Q: When will I be able to buy a solar electric or PV-powered car?

A: Because most automobiles are very heavy and aren’t very efficient, it would be very difficult to power one with solar cells. But if a car were built specifically for PV, it could provide suitable transportation. As we’ve seen in many student-built vehicles for competitions, solar cars are very light and efficient and have enough battery storage to travel for miles on a cloudy day or at night. Solar cars can travel the speed limit on normal highways, but only as long as the sun is shining or until their batteries run down.

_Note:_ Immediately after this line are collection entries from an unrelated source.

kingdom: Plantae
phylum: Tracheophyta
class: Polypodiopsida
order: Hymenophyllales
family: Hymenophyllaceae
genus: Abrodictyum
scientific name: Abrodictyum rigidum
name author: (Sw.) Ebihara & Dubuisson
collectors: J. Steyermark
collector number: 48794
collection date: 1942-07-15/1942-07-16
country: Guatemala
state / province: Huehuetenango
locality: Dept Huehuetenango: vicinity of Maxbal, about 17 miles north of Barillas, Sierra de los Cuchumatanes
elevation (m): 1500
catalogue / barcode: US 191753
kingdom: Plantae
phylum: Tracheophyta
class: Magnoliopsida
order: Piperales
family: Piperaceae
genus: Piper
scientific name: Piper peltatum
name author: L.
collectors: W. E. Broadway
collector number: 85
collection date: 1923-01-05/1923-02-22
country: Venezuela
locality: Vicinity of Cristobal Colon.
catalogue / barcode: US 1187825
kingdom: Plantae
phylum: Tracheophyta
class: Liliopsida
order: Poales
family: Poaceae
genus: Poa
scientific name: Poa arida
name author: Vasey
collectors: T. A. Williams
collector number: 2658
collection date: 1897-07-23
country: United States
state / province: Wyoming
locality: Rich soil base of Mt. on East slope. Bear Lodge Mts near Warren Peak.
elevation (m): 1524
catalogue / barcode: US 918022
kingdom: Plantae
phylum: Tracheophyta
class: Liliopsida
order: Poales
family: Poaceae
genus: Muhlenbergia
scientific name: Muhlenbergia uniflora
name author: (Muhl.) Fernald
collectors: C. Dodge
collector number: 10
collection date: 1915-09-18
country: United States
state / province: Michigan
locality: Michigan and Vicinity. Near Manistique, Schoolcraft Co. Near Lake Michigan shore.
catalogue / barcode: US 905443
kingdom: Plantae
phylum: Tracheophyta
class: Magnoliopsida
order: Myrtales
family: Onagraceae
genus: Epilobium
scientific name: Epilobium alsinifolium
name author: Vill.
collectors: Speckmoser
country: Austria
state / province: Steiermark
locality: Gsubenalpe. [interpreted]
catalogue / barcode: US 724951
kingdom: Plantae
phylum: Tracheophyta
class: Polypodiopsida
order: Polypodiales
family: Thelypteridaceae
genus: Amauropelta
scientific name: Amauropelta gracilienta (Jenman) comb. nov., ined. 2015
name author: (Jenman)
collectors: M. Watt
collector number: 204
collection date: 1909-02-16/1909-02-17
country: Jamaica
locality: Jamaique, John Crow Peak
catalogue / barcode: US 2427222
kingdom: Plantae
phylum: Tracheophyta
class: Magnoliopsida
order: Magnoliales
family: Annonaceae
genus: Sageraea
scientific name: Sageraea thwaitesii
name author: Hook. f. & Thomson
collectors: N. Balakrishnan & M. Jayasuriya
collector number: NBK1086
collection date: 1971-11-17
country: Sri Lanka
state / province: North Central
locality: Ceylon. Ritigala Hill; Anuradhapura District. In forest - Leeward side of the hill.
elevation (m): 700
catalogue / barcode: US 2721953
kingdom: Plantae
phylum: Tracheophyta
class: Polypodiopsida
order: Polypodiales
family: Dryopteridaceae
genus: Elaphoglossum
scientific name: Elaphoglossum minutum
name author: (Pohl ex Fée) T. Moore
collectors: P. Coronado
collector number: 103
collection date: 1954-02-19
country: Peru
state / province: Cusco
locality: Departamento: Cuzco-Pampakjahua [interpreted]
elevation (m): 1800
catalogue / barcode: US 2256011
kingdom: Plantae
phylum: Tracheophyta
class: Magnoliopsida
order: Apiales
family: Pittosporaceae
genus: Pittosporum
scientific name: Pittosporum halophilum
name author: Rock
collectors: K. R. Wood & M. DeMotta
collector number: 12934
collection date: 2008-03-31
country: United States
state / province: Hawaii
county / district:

A more realistic car would be another kind of electric vehicle, one that many companies are working on right now. These cars could be charged by solar panels during the day, for example, while people are at work. They could also be plugged in at home for charging when the sun is not shining.

The benefits of solar cars are obvious: they don’t pollute, and free sunlight is their fuel. The drawbacks are that, using today’s technology, a solar car has to be very lightweight for the panels to provide enough energy to power the car at road speeds, and it has to have enough battery storage to travel long distances without sunlight (e.g., at night and on overcast days).

As part of continued research and development, many organizations are improving the systems used in solar cars to make them more efficient and cost effective and thus more widely used (the systems, anyway). Wider use of solar electric cars (or other electrics) probably depends on the availability of inexpensive, lightweight, compact energy storage methods. Car companies are making great strides in this area with the new gas/electric hybrids, and future progress is likely to be rapid.